Di tengah pergeseran global menuju transformasi digital dan keberlanjutan, Schneider Electric Indonesia memperkuat posisinya sebagai pemain utama dalam layanan purnajual dengan mengembangkan West Service Hub di Batam, Kepulauan Riau. Proyek ini menjadi bagian dari strategi perusahaan untuk memberikan solusi yang lebih komprehensif dan berkelanjutan.
Pendekatan End-to-End dalam Layanan Purnajual
Business Vice President Services & Sustainability Schneider Electric Indonesia, Geraldi Tjhin, menjelaskan bahwa layanan perusahaan kini tidak lagi terbatas pada perbaikan atau penggantian suku cadang. Sebaliknya, Schneider menerapkan pendekatan end-to-end yang mencakup konsultasi teknis, pemeliharaan berbasis prediksi, hingga modernisasi aset industri.
“Dulu, layanan identik dengan perbaikan saat terjadi kerusakan. Sekarang, kami memiliki aktivitas end-to-end mulai dari konsultasi, perawatan berbasis langganan, hingga modernisasi aset yang mendukung efisiensi energi dan pengurangan emisi,” jelas Geraldi dalam kunjungan awak media di Batam, Selasa (24/2/2026).
Pendekatan ini dirancang khusus untuk menjawab kebutuhan industri kritikal seperti pusat data (data center), manufaktur elektronik, hingga sektor energi. Dengan demikian, pelanggan bisa merasakan peningkatan keandalan dan efisiensi operasional tanpa harus mengganti seluruh sistem.
Portofolio Layanan yang Terstruktur
Portofolio layanan Schneider Electric dirangkum dalam tiga siklus utama: EcoConsult, EcoCare, dan EcoFit. Masing-masing siklus memiliki fokus yang berbeda namun saling melengkapi.
EcoConsult berfokus pada audit dan asesmen teknis, termasuk audit energi, verifikasi keselamatan kelistrikan, dan pemetaan kondisi aset. Tim konsultan yang berbasis di Jakarta juga mendukung proyek di kawasan Asia Timur, seperti Jepang, Korea, dan Thailand. Hasil audit ini membantu pelanggan menentukan opsi investasi, proyeksi ROI, dan potensi penurunan emisi karbon.
EcoCare adalah layanan pemeliharaan berbasis keanggotaan yang didukung oleh pemantauan digital. Sistem ini menggunakan sensor dan dashboard real-time berbasis cloud untuk memantau parameter kritikal peralatan. Data operasional kemudian dianalisis menggunakan machine learning dan artificial intelligence (AI) guna mendeteksi anomali serta memprediksi potensi gangguan sebelum terjadi kerusakan.
EcoFit berfokus pada modernisasi dan retrofit tanpa harus mengganti seluruh sistem.

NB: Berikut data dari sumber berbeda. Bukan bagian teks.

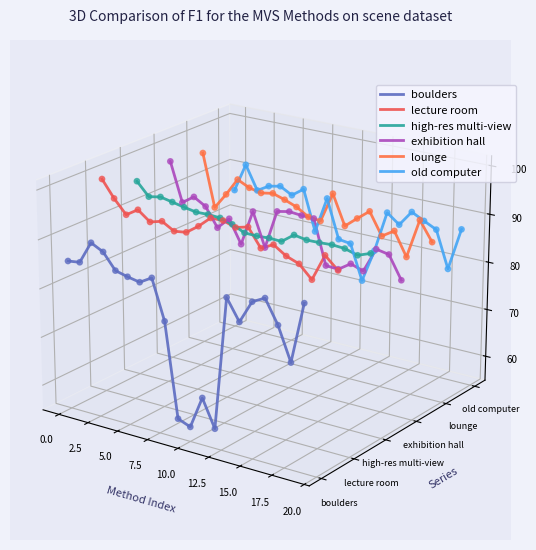

Which series has the largest total across all categories?

lounge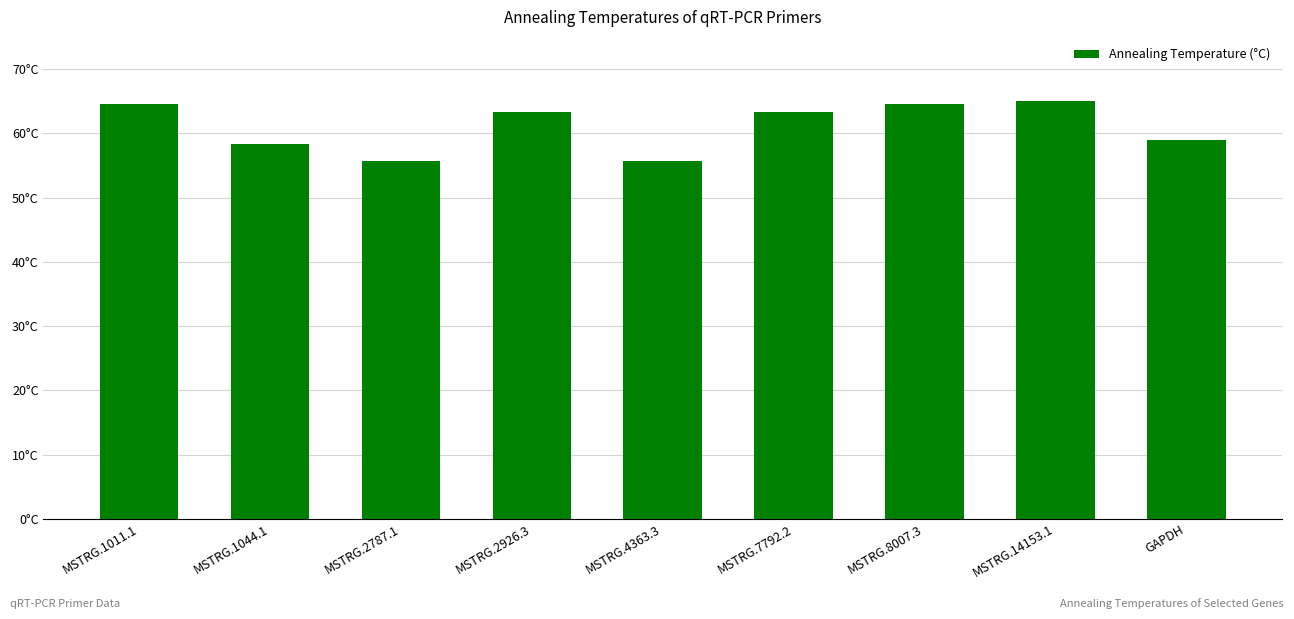

What is the difference between the maximum and minimum values?

9.3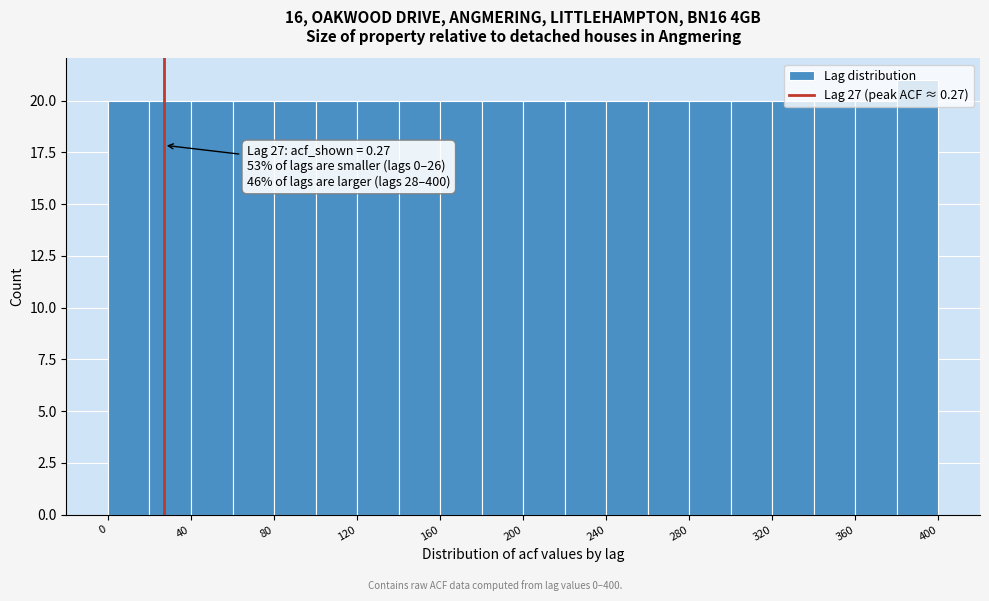

Which range on the x-axis has the tallest bar?

380 to 400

Langkah ini mencakup penggantian komponen kritikal hingga konversi ke teknologi yang lebih ramah lingkungan, termasuk solusi bebas gas SF6 yang berpotensi merusak lingkungan.
Peran West Service Hub di Batam
West Service Hub di Batam dipilih sebagai pusat layanan strategis karena lokasinya yang dekat dengan Singapura dan Malaysia serta akses ke wilayah barat Indonesia seperti Medan, Pekanbaru, hingga Aceh. Fasilitas ini telah menangani sedikitnya empat proyek besar, termasuk fasilitas data center di Nongsa Digital Park dan proyek industri yang menjangkau Papua.
Selain penguatan infrastruktur digital, Schneider juga membangun Center of Excellence di Batam untuk pengembangan talenta lokal. Fasilitas ini tidak hanya melatih teknisi internal, tetapi juga mitra tersertifikasi dan pelanggan, guna meningkatkan pemahaman produk dan respons terhadap potensi gangguan sistem.
Teknologi dan Interaksi Manusia
Meski teknologi AI menjadi tulang punggung layanan prediktif, interaksi manusia tetap menjadi kunci dalam bisnis layanan. “Teknologi membantu memberi peringatan dini, tetapi kedekatan dengan pelanggan, kecepatan respons, dan kompetensi teknisi lokal tetap menentukan kualitas layanan,” kata Geraldi.
Dengan integrasi konsultasi teknis, monitoring digital berbasis AI, serta pendekatan keberlanjutan, Schneider Electric menargetkan peningkatan pengalaman pelanggan secara menyeluruh sekaligus mendukung transformasi industri nasional menuju efisiensi energi dan dekarbonisasi.